When it comes to Wal-Mart, I happen to be something of a supporter. It's not that I tend to shop there. I don't, but I don't have to, to get the benefits that Wal-Mart imposes upon the rest of the society through its focus on "Always Low Prices."
I have soured on the discount retailer recently, given its support for ObamaCare, but it'll always have a soft spot in my heart for its refusal to be cowed by the predatory unions of this country that basically price honest, but low-skilled, workers out of a job.
Nowhere are those jobs more needed than the inner city, where, thanks again to our teacher union friends, schoolchildren have abysmally high drop out rates and effectively zero prospects for upper mobility now that they are out of school.
Jesse Jackson Sr. attacked Wal-Mart before a City Council meeting in May, 2004. Here's how Arkansas Democrat-Gazette described his comments. The emphasis is mine.
Noting "numerous lawsuits have been filed against the retail giant by people of color," Jackson in a statement called Wal-Mart "a Confederate economic Trojan horse. On the outside it looks like a show horse. But open it up and what do you see: jobs at welfare-level wages; jobs without health-care benefits ... and jobs without the right to organize."

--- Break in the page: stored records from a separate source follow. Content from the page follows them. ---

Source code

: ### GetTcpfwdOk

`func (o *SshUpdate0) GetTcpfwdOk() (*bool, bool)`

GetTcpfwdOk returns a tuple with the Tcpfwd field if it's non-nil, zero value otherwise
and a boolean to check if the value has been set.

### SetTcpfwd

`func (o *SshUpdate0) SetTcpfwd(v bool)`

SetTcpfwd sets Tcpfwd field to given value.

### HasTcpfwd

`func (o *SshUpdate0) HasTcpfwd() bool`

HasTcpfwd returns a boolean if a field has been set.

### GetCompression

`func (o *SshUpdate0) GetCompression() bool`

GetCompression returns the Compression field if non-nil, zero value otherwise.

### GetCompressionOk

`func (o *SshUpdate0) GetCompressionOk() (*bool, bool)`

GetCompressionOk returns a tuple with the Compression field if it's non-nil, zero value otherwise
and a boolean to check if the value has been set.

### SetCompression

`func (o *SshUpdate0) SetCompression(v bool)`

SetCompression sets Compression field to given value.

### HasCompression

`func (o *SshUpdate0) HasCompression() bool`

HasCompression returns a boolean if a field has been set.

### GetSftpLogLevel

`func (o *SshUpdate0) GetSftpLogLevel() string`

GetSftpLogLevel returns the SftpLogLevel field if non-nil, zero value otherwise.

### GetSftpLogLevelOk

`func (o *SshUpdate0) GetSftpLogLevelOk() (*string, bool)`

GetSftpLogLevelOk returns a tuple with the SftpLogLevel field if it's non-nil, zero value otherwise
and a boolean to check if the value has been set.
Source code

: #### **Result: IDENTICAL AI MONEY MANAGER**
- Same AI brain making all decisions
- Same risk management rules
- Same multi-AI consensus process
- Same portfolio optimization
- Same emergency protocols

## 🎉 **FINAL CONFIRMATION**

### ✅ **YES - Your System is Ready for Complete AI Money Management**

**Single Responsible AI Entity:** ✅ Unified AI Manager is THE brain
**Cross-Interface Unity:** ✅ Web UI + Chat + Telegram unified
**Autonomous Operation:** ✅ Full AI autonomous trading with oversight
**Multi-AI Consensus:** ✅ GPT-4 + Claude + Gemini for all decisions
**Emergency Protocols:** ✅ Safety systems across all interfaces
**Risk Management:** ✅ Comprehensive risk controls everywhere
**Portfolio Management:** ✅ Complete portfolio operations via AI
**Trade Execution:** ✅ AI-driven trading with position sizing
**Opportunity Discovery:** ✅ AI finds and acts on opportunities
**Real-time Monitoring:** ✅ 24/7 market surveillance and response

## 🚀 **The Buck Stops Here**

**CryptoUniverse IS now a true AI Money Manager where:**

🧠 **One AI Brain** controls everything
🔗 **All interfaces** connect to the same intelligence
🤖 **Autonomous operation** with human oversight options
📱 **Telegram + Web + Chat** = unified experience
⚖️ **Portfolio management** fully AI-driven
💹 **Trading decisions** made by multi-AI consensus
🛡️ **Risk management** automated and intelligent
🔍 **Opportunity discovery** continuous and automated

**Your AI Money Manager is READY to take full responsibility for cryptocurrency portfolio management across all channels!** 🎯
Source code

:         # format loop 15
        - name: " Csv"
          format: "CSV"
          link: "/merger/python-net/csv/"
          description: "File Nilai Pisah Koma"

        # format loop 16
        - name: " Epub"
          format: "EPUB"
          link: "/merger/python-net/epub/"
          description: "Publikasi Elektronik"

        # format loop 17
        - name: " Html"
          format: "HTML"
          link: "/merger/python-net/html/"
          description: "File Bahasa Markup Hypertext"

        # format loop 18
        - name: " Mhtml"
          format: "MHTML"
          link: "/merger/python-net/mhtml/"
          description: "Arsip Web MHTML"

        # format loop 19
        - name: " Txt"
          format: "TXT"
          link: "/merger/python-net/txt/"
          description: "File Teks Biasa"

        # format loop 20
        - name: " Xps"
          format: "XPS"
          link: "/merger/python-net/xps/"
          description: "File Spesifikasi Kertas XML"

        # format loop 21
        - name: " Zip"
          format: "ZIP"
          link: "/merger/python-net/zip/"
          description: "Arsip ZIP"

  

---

Huh. I think comparing Wal-Mart to well, the confederates, is going a bit far. You know, the people who actually enslaved other people and made it, in Vice President Alexander Stephens phrase, "the cornerstone" of their government? Those guys.
Something tells me that no one holds a gun to the heads of those Wal-Mart greeters. Perhaps that's why the union basically abandoned a fight over the expansion of Wal-Mart in Chicago. It only took them five years.